### Extract
>> BEGIN

Natural Choice

A Katikies veteran shares her tips for Mykonos

Christina Ntousia

Hotel Manager, Katikies Mykonos

Christina Ntousia has the Katikies pedigree. The native of Patras, Greece spent most of her early life in Athens, starting her career in tourism management. She moved onto Santorini, working the front desk at Katikies for several years starting in 2009. In 2017, when it was time to prepare for opening of Katikies Mykonos, the growing brand lured her back. “Katikies became very, very famous in Santorini. It started with three rooms decades ago, and now it’s the hotel where everyone wants to stay,” she says. “With so many guests coming to Mykonos and then Santorini, or vice-versa, it was natural to expand in Mykonos.

Christina Ntousia, hotel manager at Katikies Mykonos

Local Recommendations

EXPLORE MYKONOS THROUGH THE EYES OF CHRISTINA NTOUSIA, HOTEL MANAGER AT KATIKIES MYKONOS

Ntousia says Katikies Mykonos can arrange extraordinary experiences on the island and off—but she shares a few personal picks.

SAND & SEA

"BEACH BAR" IS TOO SMALL A TERM FOR THE BIG MYKONOS EXPERIENCE

Mykonos offers so much more than a typical day at the beach. Sure, the beauty of the island’s coves and strands is world-renowned, but Mykonos has a seaside scene like no other summer destination. “It’s a very Myconian experience to relax by the sea with a drink, listen to music and have lunch without having to drive somewhere else,” Ntousia says. “The beaches are a place to party and some even have swimming pools to enjoy.”

Ntousia recommends popular Nammos (Psarou Beach; +30-228-902-2440). “It’s an exclusive experience that’s totally worth the expense,” she says. The most rarified day at Nammos means renting one of their four private cabanas; each includes a private outdoor Jacuzzi, St. Barth’s skin products, Champagne, wine and drinks in the mini-bar and snacks—plus a private butler and VIP driver. Other famous names include the arty, bohemian Scorpios (Paraga Beach; +30-228-902-9250) and the gay mecca JackieO’ (Super Paradise Beach; +30 228-907-7298,). For discerning beachcombers, Elia Beach, the island’s longest strand, should not be missed. Grab a swing chair or lounge under a thatched palapa at Thassos (Elia Beach; +30-694-550-6053), the low-key beach bar.

>> END

### Tasks to complete
1) Copy out the passage of the Mykonos article between "Ntousia recommends popular" and "low-key beach bar.", inclusive.
2) Recast the paragraph of the Mykonos article beginning "Ntousia recommends popular Nammos" as a concise bulleted list that keeps its main facts.
The listing after this point comes from a separate source and is unrelated to the Mykonos article.

### Collected material
>> BEGIN

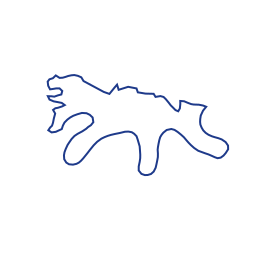 the district of Alto Bela Vista, Santa Catarina, Brazil, rotated 309°
{"feature_id": "56859067B70732496229175", "entity_name": "Alto Bela Vista", "entity_type": "district", "adm_level": 2, "iso_a3": "BRA", "parent_name": "Brazil", "parent_adm1": "Santa Catarina", "projection": "albers", "projection_center": [-51.932, -27.427], "detail": "fine", "context": "isolated", "style": "outline", "palette": "blue", "viewbox_px": 256, "rotation_deg": 309, "n_neighbors": 0, "source": "geoboundaries", "source_scale": "gbopen_adm2", "svg_char_len": 2240}
<svg xmlns="http://www.w3.org/2000/svg" viewBox="0 0 256 256"><g transform="rotate(309 128 128)"><path d="M123.4,38.8L119.4,38.3L116.4,36.3L113.5,36.4L110.6,39.4L109.0,43.1L111.0,45.0L113.4,47.1L115.7,49.9L115.4,53.6L112.1,55.1L109.4,53.1L106.0,51.0L104.5,48.6L102.3,45.7L100.7,49.1L101.9,53.4L103.9,57.1L105.8,60.7L106.0,64.4L103.3,63.2L99.6,60.8L97.6,59.1L94.9,58.4L93.4,62.3L88.7,64.4L84.9,66.4L82.0,67.5L79.3,67.2L76.1,67.5L76.5,71.4L79.6,74.3L85.5,77.2L88.9,75.9L92.3,75.2L96.4,75.6L99.9,76.5L103.1,77.8L106.8,80.0L110.7,82.7L113.4,86.5L114.2,90.0L113.9,93.9L110.7,97.4L106.8,97.4L103.7,96.4L101.1,96.0L96.7,94.6L91.7,92.5L88.1,91.4L84.0,91.1L79.8,91.4L76.8,91.7L72.5,92.8L69.2,93.9L66.5,95.4L63.6,98.1L62.3,101.8L62.7,105.0L64.9,108.3L67.7,110.5L70.2,111.6L72.9,112.1L76.2,112.3L80.3,112.3L83.1,112.3L86.8,112.2L93.0,112.2L97.9,112.7L102.9,114.0L106.1,115.5L109.1,117.2L111.8,119.0L114.9,121.4L119.0,124.8L123.2,128.0L125.5,130.6L127.1,133.6L127.4,136.4L127.0,139.8L125.1,142.8L123.3,145.4L121.1,148.6L117.6,151.9L115.0,154.3L112.2,156.5L109.0,158.4L104.9,160.5L101.7,163.1L100.8,167.3L102.0,170.7L103.9,172.9L106.7,174.8L110.3,175.4L114.5,174.5L117.8,172.9L120.9,171.3L124.2,169.5L127.0,167.3L129.8,164.7L132.0,163.3L134.9,161.7L138.2,160.0L141.1,158.8L143.8,158.4L146.6,158.4L150.8,159.3L154.5,162.3L155.8,165.3L156.2,169.1L156.2,173.3L156.0,177.2L155.2,181.4L154.7,184.3L154.3,187.8L154.1,192.0L154.5,196.9L155.8,200.7L156.9,203.9L158.1,207.1L159.1,210.7L159.9,213.8L160.9,216.6L163.3,218.7L166.7,219.6L170.0,219.7L174.5,219.2L177.3,216.8L178.5,212.7L178.1,208.0L176.9,204.5L175.5,201.3L174.4,198.5L173.4,194.8L173.1,191.4L173.5,188.0L174.6,185.0L176.2,182.1L178.1,180.2L180.4,178.5L183.5,176.7L188.7,175.4L193.7,175.4L192.7,172.2L190.7,168.4L187.6,164.3L186.3,162.0L185.1,158.3L184.1,154.8L181.9,151.6L179.5,153.6L175.8,156.0L172.6,156.5L171.8,153.6L172.2,150.1L172.5,147.0L173.3,143.7L174.2,139.3L174.5,136.1L173.2,133.1L169.5,129.8L170.7,126.4L165.7,119.9L163.4,115.8L161.9,113.2L164.1,109.7L160.1,102.2L151.8,96.7L154.8,92.2L150.3,92.1L142.8,92.1L140.8,86.5L136.5,63.9L138.0,59.8L137.0,56.2L135.4,53.0L133.4,50.9L130.8,48.8L128.4,47.3L126.0,45.6L123.9,43.3L123.4,38.8Z" fill="none" stroke="#1e3a8a" stroke-width="2"/></g></svg>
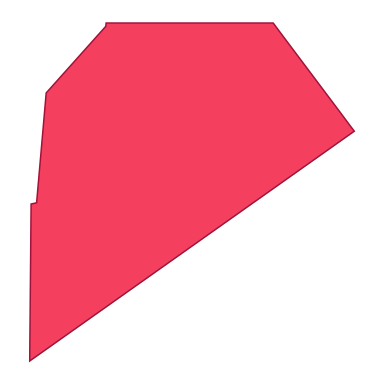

>> END

### Task-by-task solutions
1)
Ntousia recommends popular Nammos (Psarou Beach; +30-228-902-2440). “It’s an exclusive experience that’s totally worth the expense,” she says. The most rarified day at Nammos means renting one of their four private cabanas; each includes a private outdoor Jacuzzi, St. Barth’s skin products, Champagne, wine and drinks in the mini-bar and snacks—plus a private butler and VIP driver. Other famous names include the arty, bohemian Scorpios (Paraga Beach; +30-228-902-9250) and the gay mecca JackieO’ (Super Paradise Beach; +30 228-907-7298,). For discerning beachcombers, Elia Beach, the island’s longest strand, should not be missed. Grab a swing chair or lounge under a thatched palapa at Thassos (Elia Beach; +30-694-550-6053), the low-key beach bar.

2)
- Nammos (Psarou Beach): Ntousia's recommendation, an exclusive experience she considers worth the expense. Its most rarified day means renting one of four private cabanas. Each cabana includes a private outdoor Jacuzzi, St. Barth's skin products, Champagne, wine and drinks in the mini-bar, snacks, a private butler and a VIP driver.
- Scorpios (Paraga Beach): an arty, bohemian spot.
- JackieO' (Super Paradise Beach): a gay mecca.
- Elia Beach: the island's longest strand and a must for discerning beachcombers.
- Thassos (Elia Beach): a low-key beach bar with swing chairs and thatched palapas.